1. A product line is sold in 15 different configurations of packaging. How does the large number of package types influence the value of the chi-squared statistic?
2. Why are chi-squared statistics not directly comparable between tables of different dimensions when the null hypothesis of independence holds?
3. Could Cramer’s V (Chapter 5) have been used rather than p-values to standardize the results? Give an advantage and a disadvantage of p-values compared to Cramer’s V statistics.
4. Of the 650 products, 69 come in 5 types of packaging. If packaging type and location are independent, what should be the average value of these 69 chi-squared statistics?
5. Suppose managers evaluate the association between package type and location for 50 products for which these are independent attributes. The data in each table are independent of the data in other tables.
a. How many of these 50 p-values would be expected to be less than 0.05?
b. What is the probability that at least one p-value would be less than 0.01?
c. If the smallest p-value is less than 0.01, should we conclude that package type and location for this product are associated?
6. The data used in the chi-squared analysis has 200 cases for each location.
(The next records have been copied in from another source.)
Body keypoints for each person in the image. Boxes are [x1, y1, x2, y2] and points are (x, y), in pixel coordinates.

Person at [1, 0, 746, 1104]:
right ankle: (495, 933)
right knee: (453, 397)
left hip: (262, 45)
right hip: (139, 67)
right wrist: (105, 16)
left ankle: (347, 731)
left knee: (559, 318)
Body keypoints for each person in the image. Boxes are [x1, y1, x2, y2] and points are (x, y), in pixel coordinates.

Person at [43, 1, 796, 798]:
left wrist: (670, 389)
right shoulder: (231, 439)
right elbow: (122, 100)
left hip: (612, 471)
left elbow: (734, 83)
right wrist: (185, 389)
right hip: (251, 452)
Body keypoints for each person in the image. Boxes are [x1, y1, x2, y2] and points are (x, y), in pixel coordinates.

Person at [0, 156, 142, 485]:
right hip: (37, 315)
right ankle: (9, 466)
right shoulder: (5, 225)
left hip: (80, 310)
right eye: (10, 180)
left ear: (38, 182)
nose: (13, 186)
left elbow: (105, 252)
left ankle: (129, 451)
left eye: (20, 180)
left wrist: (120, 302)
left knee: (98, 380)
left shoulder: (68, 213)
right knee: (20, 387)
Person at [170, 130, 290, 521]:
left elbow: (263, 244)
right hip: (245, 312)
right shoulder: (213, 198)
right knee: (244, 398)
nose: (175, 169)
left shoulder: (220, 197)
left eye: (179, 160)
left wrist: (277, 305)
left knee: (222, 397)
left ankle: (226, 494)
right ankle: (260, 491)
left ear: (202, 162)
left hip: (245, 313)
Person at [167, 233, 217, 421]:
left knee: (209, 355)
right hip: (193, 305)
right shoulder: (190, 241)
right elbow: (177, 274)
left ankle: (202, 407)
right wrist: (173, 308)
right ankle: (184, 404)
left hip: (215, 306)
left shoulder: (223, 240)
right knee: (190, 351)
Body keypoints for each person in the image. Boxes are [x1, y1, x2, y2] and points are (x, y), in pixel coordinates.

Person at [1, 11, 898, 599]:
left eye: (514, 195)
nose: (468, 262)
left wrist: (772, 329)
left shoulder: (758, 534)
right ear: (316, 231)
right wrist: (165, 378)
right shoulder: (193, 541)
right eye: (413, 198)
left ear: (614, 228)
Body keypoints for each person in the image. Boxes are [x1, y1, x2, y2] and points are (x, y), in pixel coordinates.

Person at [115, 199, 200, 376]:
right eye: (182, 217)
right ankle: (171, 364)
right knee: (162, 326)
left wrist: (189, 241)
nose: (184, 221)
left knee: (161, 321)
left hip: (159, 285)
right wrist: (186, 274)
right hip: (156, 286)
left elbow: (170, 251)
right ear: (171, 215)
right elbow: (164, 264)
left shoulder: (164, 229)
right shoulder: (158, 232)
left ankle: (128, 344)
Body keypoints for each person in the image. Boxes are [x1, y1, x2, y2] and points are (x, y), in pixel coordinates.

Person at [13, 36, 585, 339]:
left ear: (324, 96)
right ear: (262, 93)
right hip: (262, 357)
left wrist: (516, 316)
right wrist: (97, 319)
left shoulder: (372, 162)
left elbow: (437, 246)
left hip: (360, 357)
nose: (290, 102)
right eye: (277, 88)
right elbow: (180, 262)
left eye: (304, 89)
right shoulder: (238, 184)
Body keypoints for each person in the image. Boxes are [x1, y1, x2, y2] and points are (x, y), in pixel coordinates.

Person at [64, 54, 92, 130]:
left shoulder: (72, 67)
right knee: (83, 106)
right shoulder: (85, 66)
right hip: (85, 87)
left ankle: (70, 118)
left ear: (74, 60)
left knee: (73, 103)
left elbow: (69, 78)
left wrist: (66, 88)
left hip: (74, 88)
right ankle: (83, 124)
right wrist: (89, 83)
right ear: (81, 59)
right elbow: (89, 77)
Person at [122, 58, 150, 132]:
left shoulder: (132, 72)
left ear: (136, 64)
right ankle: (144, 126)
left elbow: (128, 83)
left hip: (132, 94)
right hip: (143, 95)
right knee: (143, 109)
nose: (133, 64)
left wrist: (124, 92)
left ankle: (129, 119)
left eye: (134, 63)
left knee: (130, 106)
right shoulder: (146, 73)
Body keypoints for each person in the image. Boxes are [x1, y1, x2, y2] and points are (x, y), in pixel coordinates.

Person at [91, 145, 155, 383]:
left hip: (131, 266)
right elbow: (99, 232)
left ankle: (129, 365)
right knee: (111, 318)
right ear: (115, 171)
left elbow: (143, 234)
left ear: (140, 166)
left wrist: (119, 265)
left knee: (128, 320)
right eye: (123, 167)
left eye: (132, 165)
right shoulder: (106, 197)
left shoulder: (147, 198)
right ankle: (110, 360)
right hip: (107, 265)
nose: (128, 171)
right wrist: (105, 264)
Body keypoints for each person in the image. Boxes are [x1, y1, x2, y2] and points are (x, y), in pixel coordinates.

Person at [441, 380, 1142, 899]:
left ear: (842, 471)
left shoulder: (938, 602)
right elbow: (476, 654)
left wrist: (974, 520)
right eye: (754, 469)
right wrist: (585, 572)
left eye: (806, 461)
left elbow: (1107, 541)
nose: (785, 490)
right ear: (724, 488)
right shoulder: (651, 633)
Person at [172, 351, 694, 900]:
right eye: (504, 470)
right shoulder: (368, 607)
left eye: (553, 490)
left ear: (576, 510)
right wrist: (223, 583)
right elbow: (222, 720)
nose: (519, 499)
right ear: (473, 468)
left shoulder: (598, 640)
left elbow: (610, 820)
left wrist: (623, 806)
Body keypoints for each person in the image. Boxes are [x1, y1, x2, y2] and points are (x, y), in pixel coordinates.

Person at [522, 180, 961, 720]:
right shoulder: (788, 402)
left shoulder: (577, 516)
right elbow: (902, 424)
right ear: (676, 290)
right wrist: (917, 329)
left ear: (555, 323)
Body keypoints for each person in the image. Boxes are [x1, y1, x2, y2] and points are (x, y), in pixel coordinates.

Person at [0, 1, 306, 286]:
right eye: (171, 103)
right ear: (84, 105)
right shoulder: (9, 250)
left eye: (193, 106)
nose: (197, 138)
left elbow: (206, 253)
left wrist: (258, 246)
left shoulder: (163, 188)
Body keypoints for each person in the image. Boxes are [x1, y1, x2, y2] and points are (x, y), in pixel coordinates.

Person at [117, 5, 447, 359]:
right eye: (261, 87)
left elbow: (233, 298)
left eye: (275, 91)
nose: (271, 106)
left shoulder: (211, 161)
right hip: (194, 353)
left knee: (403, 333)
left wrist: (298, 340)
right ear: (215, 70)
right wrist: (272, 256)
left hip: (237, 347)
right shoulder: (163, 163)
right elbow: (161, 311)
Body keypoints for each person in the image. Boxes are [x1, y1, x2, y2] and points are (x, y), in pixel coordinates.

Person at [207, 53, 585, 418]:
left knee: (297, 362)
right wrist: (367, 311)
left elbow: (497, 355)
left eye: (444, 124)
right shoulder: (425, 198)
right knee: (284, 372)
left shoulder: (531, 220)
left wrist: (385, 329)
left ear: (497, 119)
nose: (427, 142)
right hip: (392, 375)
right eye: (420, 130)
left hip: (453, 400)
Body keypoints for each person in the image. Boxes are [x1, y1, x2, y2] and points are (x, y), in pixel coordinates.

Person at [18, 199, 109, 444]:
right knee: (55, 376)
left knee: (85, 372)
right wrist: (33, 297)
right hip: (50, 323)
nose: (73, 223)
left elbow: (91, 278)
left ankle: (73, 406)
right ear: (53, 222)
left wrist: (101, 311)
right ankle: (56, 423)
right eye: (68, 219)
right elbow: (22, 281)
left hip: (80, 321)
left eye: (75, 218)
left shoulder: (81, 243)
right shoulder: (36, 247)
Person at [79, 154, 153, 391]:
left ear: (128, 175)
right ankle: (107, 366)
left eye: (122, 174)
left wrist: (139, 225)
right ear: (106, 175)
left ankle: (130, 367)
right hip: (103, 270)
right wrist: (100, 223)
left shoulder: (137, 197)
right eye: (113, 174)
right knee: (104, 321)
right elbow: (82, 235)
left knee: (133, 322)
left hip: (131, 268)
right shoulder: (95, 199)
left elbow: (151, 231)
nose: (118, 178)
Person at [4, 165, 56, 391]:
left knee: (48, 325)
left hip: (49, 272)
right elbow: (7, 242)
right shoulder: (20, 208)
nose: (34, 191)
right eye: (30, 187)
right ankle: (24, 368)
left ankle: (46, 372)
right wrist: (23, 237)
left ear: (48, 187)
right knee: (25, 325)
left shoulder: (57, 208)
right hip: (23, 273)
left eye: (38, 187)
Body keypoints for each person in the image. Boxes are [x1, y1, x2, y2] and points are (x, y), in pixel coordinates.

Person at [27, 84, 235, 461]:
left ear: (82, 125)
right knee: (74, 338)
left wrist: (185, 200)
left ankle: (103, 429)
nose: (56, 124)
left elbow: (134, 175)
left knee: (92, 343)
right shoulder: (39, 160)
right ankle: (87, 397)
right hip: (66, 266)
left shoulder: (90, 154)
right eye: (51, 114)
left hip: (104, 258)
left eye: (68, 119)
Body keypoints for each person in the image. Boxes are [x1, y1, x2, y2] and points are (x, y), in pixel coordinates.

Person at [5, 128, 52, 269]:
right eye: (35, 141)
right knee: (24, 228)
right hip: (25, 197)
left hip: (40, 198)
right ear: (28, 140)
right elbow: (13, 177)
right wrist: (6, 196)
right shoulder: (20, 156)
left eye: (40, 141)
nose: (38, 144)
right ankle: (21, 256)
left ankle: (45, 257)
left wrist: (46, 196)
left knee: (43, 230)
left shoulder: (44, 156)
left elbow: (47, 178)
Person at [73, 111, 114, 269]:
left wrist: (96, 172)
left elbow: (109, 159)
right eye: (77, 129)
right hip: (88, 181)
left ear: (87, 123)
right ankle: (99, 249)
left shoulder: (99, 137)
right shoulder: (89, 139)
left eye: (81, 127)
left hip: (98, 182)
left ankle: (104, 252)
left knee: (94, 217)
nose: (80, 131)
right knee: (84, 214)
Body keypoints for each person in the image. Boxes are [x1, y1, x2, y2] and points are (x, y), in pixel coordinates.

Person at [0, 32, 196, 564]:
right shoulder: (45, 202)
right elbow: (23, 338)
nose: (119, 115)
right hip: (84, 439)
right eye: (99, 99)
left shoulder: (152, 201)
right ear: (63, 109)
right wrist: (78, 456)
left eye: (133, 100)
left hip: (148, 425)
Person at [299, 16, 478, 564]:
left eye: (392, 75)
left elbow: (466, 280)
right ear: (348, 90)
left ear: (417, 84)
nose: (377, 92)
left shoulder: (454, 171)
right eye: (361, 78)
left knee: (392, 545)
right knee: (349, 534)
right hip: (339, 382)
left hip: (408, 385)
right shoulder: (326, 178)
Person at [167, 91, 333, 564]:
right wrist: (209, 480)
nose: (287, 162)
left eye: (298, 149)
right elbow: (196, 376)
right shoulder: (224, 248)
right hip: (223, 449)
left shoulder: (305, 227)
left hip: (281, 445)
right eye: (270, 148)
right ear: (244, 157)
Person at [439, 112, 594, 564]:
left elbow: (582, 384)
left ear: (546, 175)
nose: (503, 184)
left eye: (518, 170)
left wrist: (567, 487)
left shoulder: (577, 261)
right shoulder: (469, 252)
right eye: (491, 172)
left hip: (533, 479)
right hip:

Is it necessary to have the same number of observations from each location for every product?
7. The histogram of p-values (Figure 4) shows that 84 products have p-value less than 0.025. Does this mean that if we were to examine all of the transactions for these products that we would find Location and Package Type associated for all 84 of them?
8. Explain how the analysis of packaging types could be used to manage the mix of colors or sizes of apparel in clothing stores that operate in different parts of the United States.